TSE:MFC
This summary was created by AI, based on 27 opinions in the last 12 months.
Manulife Financial (MFC) is viewed positively by numerous analysts, with many highlighting its robust growth potential, especially in the Asian market and wealth management. The company has successfully increased its dividend yield, currently sitting at approximately 4-5%, while its price-to-earnings (PE) ratio remains attractive compared to peers in the banking sector. Analysts have noted concerns over potential earnings drops but maintain a long-term positive outlook, suggesting that MFC is suitable for income-focused investors. While many emphasize the reliability of MFC's dividend and its strong position in life insurance, there are mixed feelings regarding its growth prospects compared to other financial institutions. Overall, the sentiment leans towards MFC being a solid choice for those seeking steady income and moderate growth, but some experts advise caution regarding market volatility.
Generally, most people think it is very attractive and the analysts are very positive on it. Has got its house in order and is a good company, but he is trying to avoid financials in general. There have been pressures with all financials for a week or so now, because of the possibility of Britain exiting the euro zone (BREXIT). Even if we get through this, the Italians and the Spaniards will be going to the polls as well this year.
This has been an underperformer versus the other insurance companies. The surprise this year is that they took a hit on their energy portfolio, that was some credit problems as well as an equity investment. Trading at BV and about 9.5X earnings. Inexpensive versus its peers. The longer-term outlook is that the traditional insurance business in North America is growing, and would grow a lot faster if interest rates went up. Has a good wealth management business that is growing. Also, have Asia which is a real attraction. Dividend yield of 3.39%.
Doing fine on the life insurance side, but by offering annuities at 3%-4% and can’t make that kind of return, then obviously the business is not going to grow. Insurance companies need interest rates to rise. He prefers Chubb (CB-N) which, on a BV basis, is growing at roughly 10% a year despite all the competition, because they are very good underwriters and efficient at what they do. It has also helped them raise their dividends at 10% per year.
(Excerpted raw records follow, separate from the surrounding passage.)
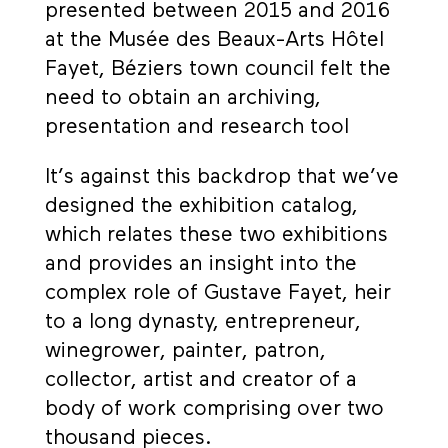
presented between 2015 and 2016
at the Musée des Beaux-Arts Hôtel
Fayet, Béziers town council felt the
need to obtain an archiving,
presentation and research tool
It’s against this backdrop that we’ve
designed the exhibition catalog,
which relates these two exhibitions
and provides an insight into the
complex role of Gustave Fayet, heir
to a long dynasty, entrepreneur,
winegrower, painter, patron,
collector, artist and creator of a
body of work comprising over two
thousand pieces.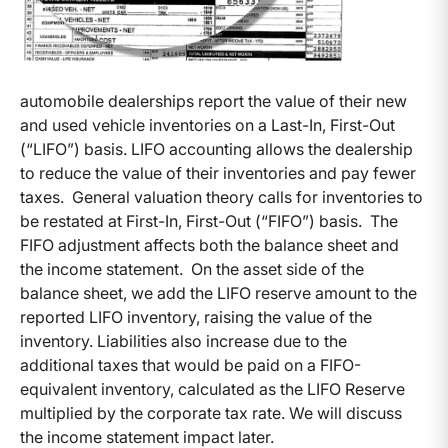
automobile dealerships report the value of their new
and used vehicle inventories on a Last-In, First-Out
(“LIFO”) basis. LIFO accounting allows the dealership
to reduce the value of their inventories and pay fewer
taxes. General valuation theory calls for inventories to
be restated at First-In, First-Out (“FIFO”) basis. The
FIFO adjustment affects both the balance sheet and
the income statement. On the asset side of the
balance sheet, we add the LIFO reserve amount to the
reported LIFO inventory, raising the value of the
inventory. Liabilities also increase due to the
additional taxes that would be paid on a FIFO-
equivalent inventory, calculated as the LIFO Reserve
multiplied by the corporate tax rate. We will discuss
the income statement impact later.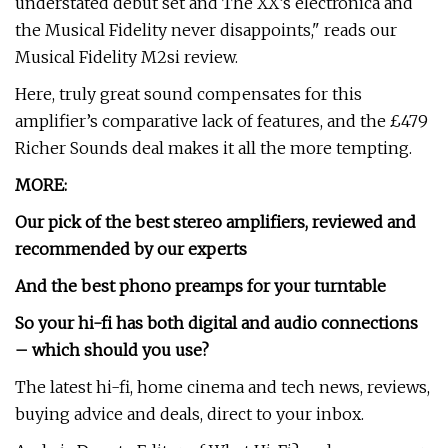
understated debut set and The XX’s electronica and
the Musical Fidelity never disappoints," reads our
Musical Fidelity M2si review.
Here, truly great sound compensates for this
amplifier’s comparative lack of features, and the £479
Richer Sounds deal makes it all the more tempting.
MORE:
Our pick of the
best stereo amplifiers
, reviewed and
recommended by our experts
And the
best phono preamps
for your turntable
So your hi-fi has both digital and audio connections
– which should you use?
The latest hi-fi, home cinema and tech news, reviews,
buying advice and deals, direct to your inbox.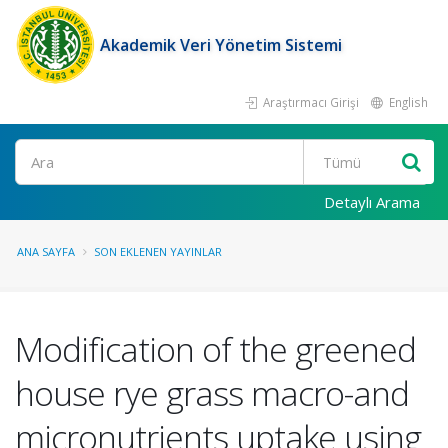
Akademik Veri Yönetim Sistemi
Araştırmacı Girişi
English
Ara
Detaylı Arama
ANA SAYFA
SON EKLENEN YAYINLAR
Modification of the greened
house rye grass macro-and
micronutrients uptake using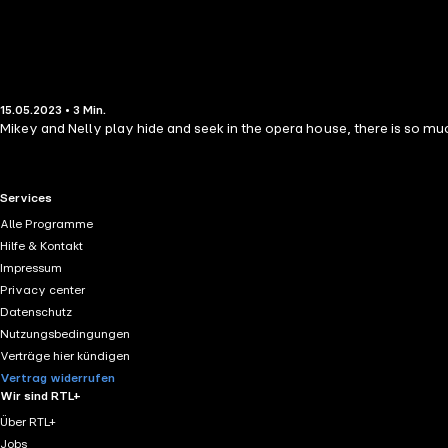
15.05.2023 • 3 Min.
Mikey and Nelly play hide and seek in the opera house, there is so much
RTL+ useful links.
Services
Alle Programme
Hilfe & Kontakt
Impressum
Privacy center
Datenschutz
Nutzungsbedingungen
Verträge hier kündigen
Vertrag widerrufen
Wir sind RTL+
Über RTL+
Jobs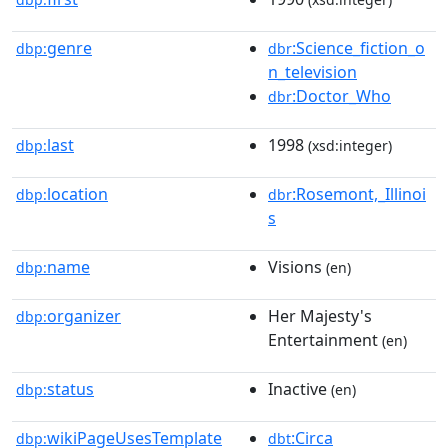
genre
:Science_fiction_o
dbp:
dbr
n_television
:Doctor_Who
dbr
last
1998
dbp:
(xsd:integer)
location
:Rosemont,_Illinoi
dbp:
dbr
s
name
Visions
dbp:
(en)
organizer
Her Majesty's
dbp:
Entertainment
(en)
status
Inactive
dbp:
(en)
wikiPageUsesTemplate
:Circa
dbp:
dbt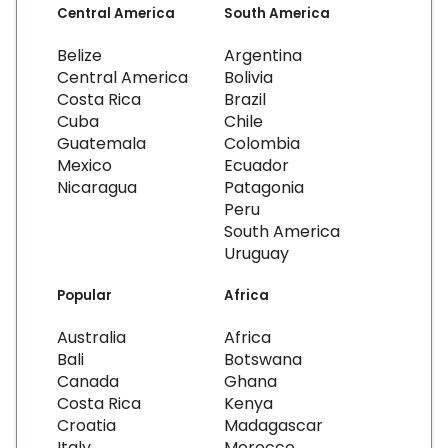
Central America
South America
Belize
Argentina
Central America
Bolivia
Costa Rica
Brazil
Cuba
Chile
Guatemala
Colombia
Mexico
Ecuador
Nicaragua
Patagonia
Peru
South America
Uruguay
Popular
Africa
Australia
Africa
Bali
Botswana
Canada
Ghana
Costa Rica
Kenya
Croatia
Madagascar
Italy
Morocco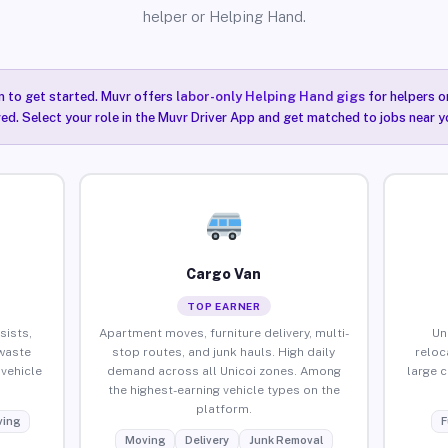
helper or Helping Hand.
n to get started. Muvr offers
labor-only Helping Hand gigs
for helpers o
red. Select your role in the Muvr Driver App and get matched to jobs near yo
Cargo Van
TOP EARNER
sists,
Apartment moves, furniture delivery, multi-
Un
waste
stop routes, and junk hauls. High daily
reloc
vehicle
demand across all Unicoi zones. Among
large 
the highest-earning vehicle types on the
platform.
ing
F
Moving
Delivery
Junk Removal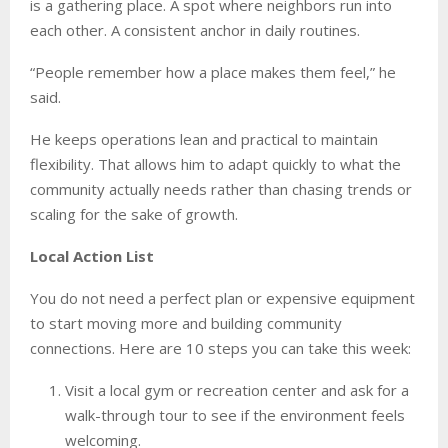
is a gathering place. A spot where neighbors run into
each other. A consistent anchor in daily routines.
“People remember how a place makes them feel,” he
said.
He keeps operations lean and practical to maintain
flexibility. That allows him to adapt quickly to what the
community actually needs rather than chasing trends or
scaling for the sake of growth.
Local Action List
You do not need a perfect plan or expensive equipment
to start moving more and building community
connections. Here are 10 steps you can take this week:
Visit a local gym or recreation center and ask for a
walk-through tour to see if the environment feels
welcoming.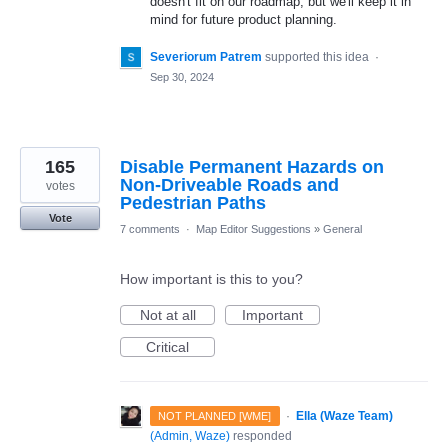
doesn't fit on our roadmap, but we'll keep it in
mind for future product planning.
Severiorum Patrem
supported this idea
·
Sep 30, 2024
165
Disable Permanent Hazards on
Non-Driveable Roads and
votes
Pedestrian Paths
Vote
7 comments
·
Map Editor Suggestions
»
General
How important is this to you?
Not at all
Important
Critical
·
Ella (Waze Team)
NOT PLANNED [WME]
(
Admin, Waze
)
responded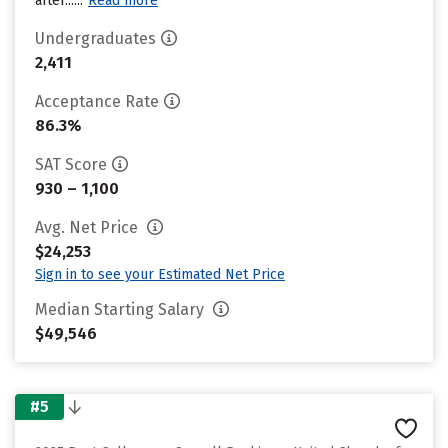
after......
Read more
Undergraduates
2,411
Acceptance Rate
86.3%
SAT Score
930 – 1,100
Avg. Net Price
$24,253
Sign in to see your Estimated Net Price
Median Starting Salary
$49,546
#5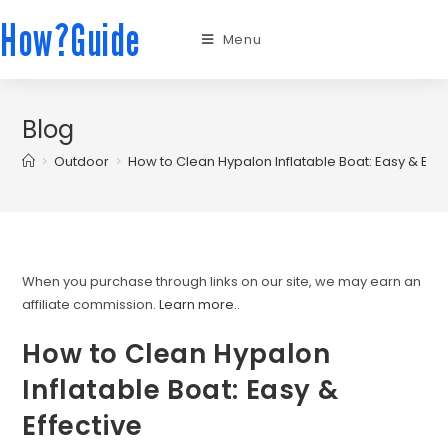
How?Guide
Menu
Blog
>
Outdoor
>
How to Clean Hypalon Inflatable Boat: Easy & Effe
When you purchase through links on our site, we may earn an
affiliate commission.
Learn more.
.
How to Clean Hypalon
Inflatable Boat: Easy &
Effective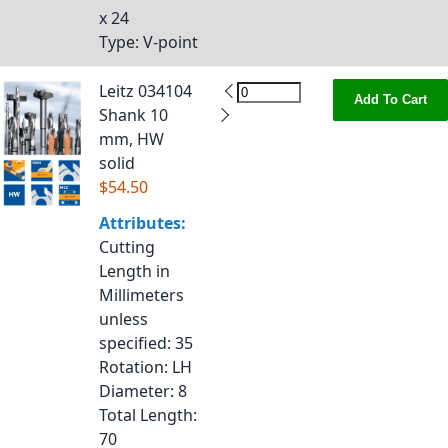
x 24
Type
: V-point
Leitz 034104
Add To Cart
Shank 10
mm, HW
solid
$54.50
Attributes:
Cutting
Length in
Millimeters
unless
specified
: 35
Rotation
: LH
Diameter
: 8
Total Length
:
70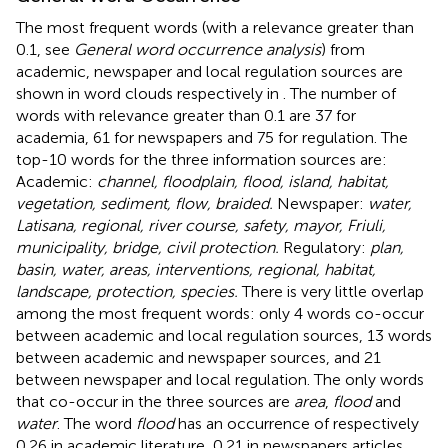
The most frequent words (with a relevance greater than
0.1, see
General word occurrence analysis
) from
academic, newspaper and local regulation sources are
shown in word clouds respectively in
. The number of
words with relevance greater than 0.1 are 37 for
academia, 61 for newspapers and 75 for regulation. The
top-10 words for the three information sources are:
Academic:
channel, floodplain, flood, island, habitat,
vegetation, sediment, flow, braided.
Newspaper:
water,
Latisana, regional, river course, safety, mayor, Friuli,
municipality, bridge, civil protection.
Regulatory:
plan,
basin, water, areas, interventions, regional, habitat,
landscape, protection, species.
There is very little overlap
among the most frequent words: only 4 words co-occur
between academic and local regulation sources, 13 words
between academic and newspaper sources, and 21
between newspaper and local regulation. The only words
that co-occur in the three sources are
area
,
flood
and
water
. The word
flood
has an occurrence of respectively
0.26 in academic literature, 0.21 in newspapers articles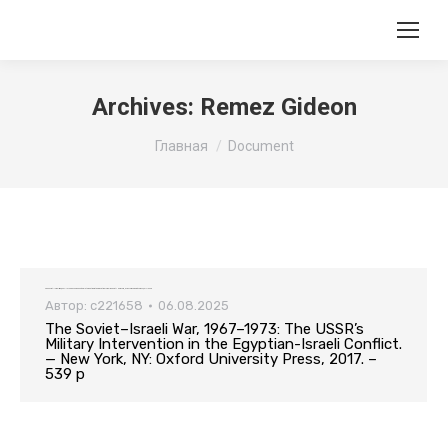
Archives:
Remez Gideon
Вы здесь:
Главная
Document
The Soviet–Israeli War, 1967–1973: The USSR’s Military Intervention in the Egyptian-Israeli Conflict. — New York, NY: Oxford University Press, 2017. – 539 p
Автор:
c221658
06.08.2025
The Soviet–Israeli War, 1967–1973: The USSR’s
Military Intervention in the Egyptian-Israeli Conflict.
— New York, NY: Oxford University Press, 2017. –
539 p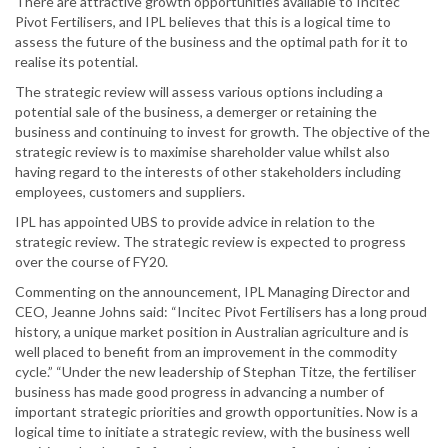
There are attractive growth opportunities available to Incitec
Pivot Fertilisers, and IPL believes that this is a logical time to
assess the future of the business and the optimal path for it to
realise its potential.
The strategic review will assess various options including a
potential sale of the business, a demerger or retaining the
business and continuing to invest for growth. The objective of the
strategic review is to maximise shareholder value whilst also
having regard to the interests of other stakeholders including
employees, customers and suppliers.
IPL has appointed UBS to provide advice in relation to the
strategic review. The strategic review is expected to progress
over the course of FY20.
Commenting on the announcement, IPL Managing Director and
CEO, Jeanne Johns said: “Incitec Pivot Fertilisers has a long proud
history, a unique market position in Australian agriculture and is
well placed to benefit from an improvement in the commodity
cycle.” “Under the new leadership of Stephan Titze, the fertiliser
business has made good progress in advancing a number of
important strategic priorities and growth opportunities. Now is a
logical time to initiate a strategic review, with the business well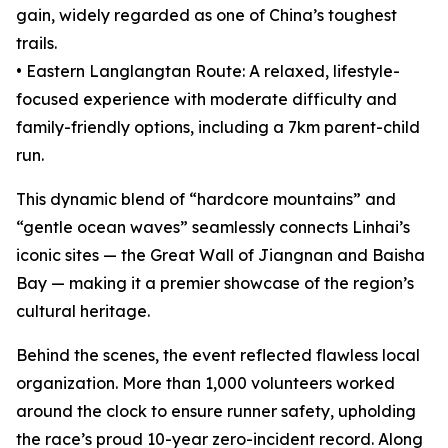
gain, widely regarded as one of China’s toughest
trails.
• Eastern Langlangtan Route: A relaxed, lifestyle-
focused experience with moderate difficulty and
family-friendly options, including a 7km parent-child
run.
This dynamic blend of “hardcore mountains” and
“gentle ocean waves” seamlessly connects Linhai’s
iconic sites — the Great Wall of Jiangnan and Baisha
Bay — making it a premier showcase of the region’s
cultural heritage.
Behind the scenes, the event reflected flawless local
organization. More than 1,000 volunteers worked
around the clock to ensure runner safety, upholding
the race’s proud 10-year zero-incident record. Along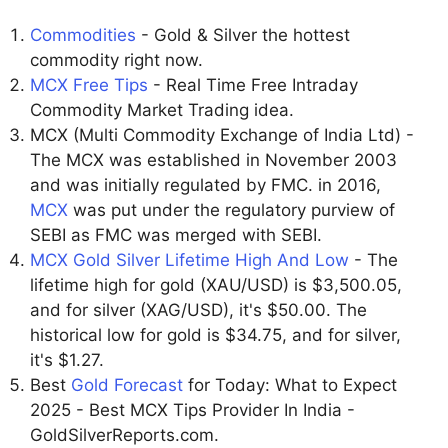
Commodities
- Gold & Silver the hottest
commodity right now.
MCX Free Tips
- Real Time Free Intraday
Commodity Market Trading idea.
MCX (Multi Commodity Exchange of India Ltd) -
The MCX was established in November 2003
and was initially regulated by FMC. in 2016,
MCX
was put under the regulatory purview of
SEBI as FMC was merged with SEBI.
MCX Gold Silver Lifetime High And Low
- The
lifetime high for gold (XAU/USD) is $3,500.05,
and for silver (XAG/USD), it's $50.00. The
historical low for gold is $34.75, and for silver,
it's $1.27.
Best
Gold Forecast
for Today: What to Expect
2025 - Best MCX Tips Provider In India -
GoldSilverReports.com.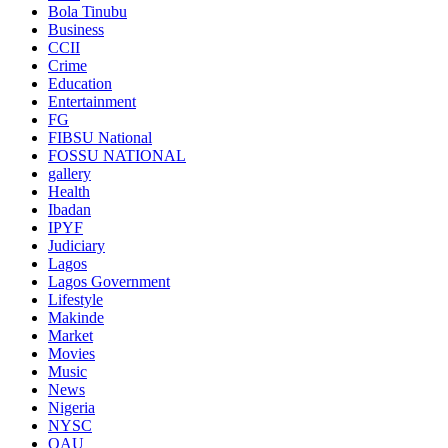
Bola Tinubu
Business
CCII
Crime
Education
Entertainment
FG
FIBSU National
FOSSU NATIONAL
gallery
Health
Ibadan
IPYF
Judiciary
Lagos
Lagos Government
Lifestyle
Makinde
Market
Movies
Music
News
Nigeria
NYSC
OAU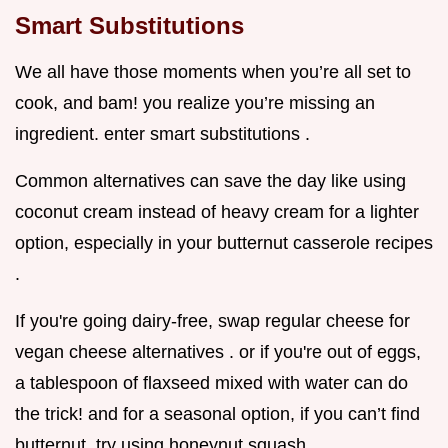
Smart Substitutions
We all have those moments when you’re all set to
cook, and bam! you realize you’re missing an
ingredient. enter smart substitutions .
Common alternatives can save the day like using
coconut cream instead of heavy cream for a lighter
option, especially in your butternut casserole recipes
.
If you're going dairy-free, swap regular cheese for
vegan cheese alternatives . or if you're out of eggs,
a tablespoon of flaxseed mixed with water can do
the trick! and for a seasonal option, if you can’t find
butternut, try using honeynut squash .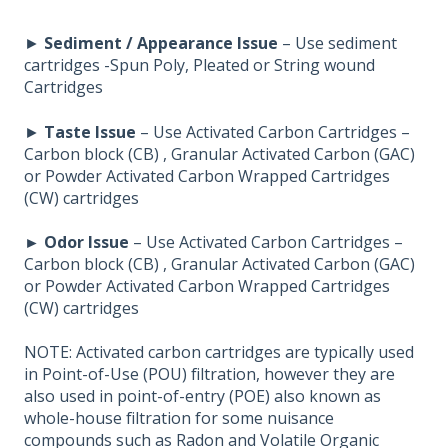
►
Sediment / Appearance Issue
– Use sediment
cartridges -Spun Poly, Pleated or String wound
Cartridges
►
Taste Issue
– Use Activated Carbon Cartridges –
Carbon block (CB) , Granular Activated Carbon (GAC)
or Powder Activated Carbon Wrapped Cartridges
(CW) cartridges
► Odor Issue
– Use Activated Carbon Cartridges –
Carbon block (CB) , Granular Activated Carbon (GAC)
or Powder Activated Carbon Wrapped Cartridges
(CW) cartridges
NOTE: Activated carbon cartridges are typically used
in Point-of-Use (POU) filtration, however they are
also used in point-of-entry (POE) also known as
whole-house filtration for some nuisance
compounds such as Radon and Volatile Organic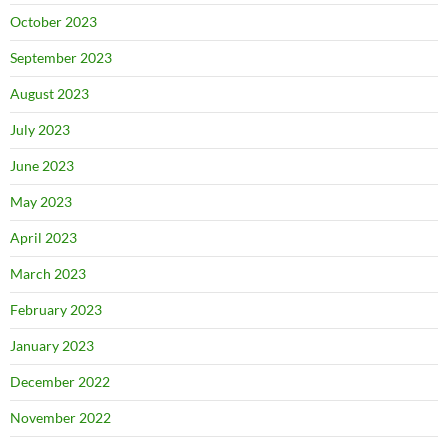
October 2023
September 2023
August 2023
July 2023
June 2023
May 2023
April 2023
March 2023
February 2023
January 2023
December 2022
November 2022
This is cheaper than most of the banks, and probably has more growth. They got hit recently on write-downs in their credit book. The interesting thing is that if energy improves, we might actually see write-ups in the same portfolio. Trading at basically BV. PE is around 10X, cheap relative to what their profile could be. Momentum has been improving. Ultimately it should benefit from a rising rate environment. Dividend yield of 3.92%.
From March through to about the beginning of June is a good period of seasonal strength. We are just coming off the tail end of it. Average gain during that time is about 8%. There is another period of seasonal strength between October and the end of the year. Technically there was horizontal resistance at about $19, and it is touching that now and trying to consolidate above its previous resistance.
One of his favourite companies. A high-quality company. Since the financial crisis, this company has de-risked itself, changed its product mix, has less of a strain on new business and expanded into Asia in a fairly substantial way. If you can buy this under $20, you are going to do well over the next few years.
Chart shows a little bit of base building which is positive, but it has to hurdle over the downtrend line. On a chart like this, it can break down either way. The odds are that it does kind of move up to get up to something a little bit higher. It looks like it wants to migrate up to the $22-$23 level. The technical target, 1st resistance, is around $24.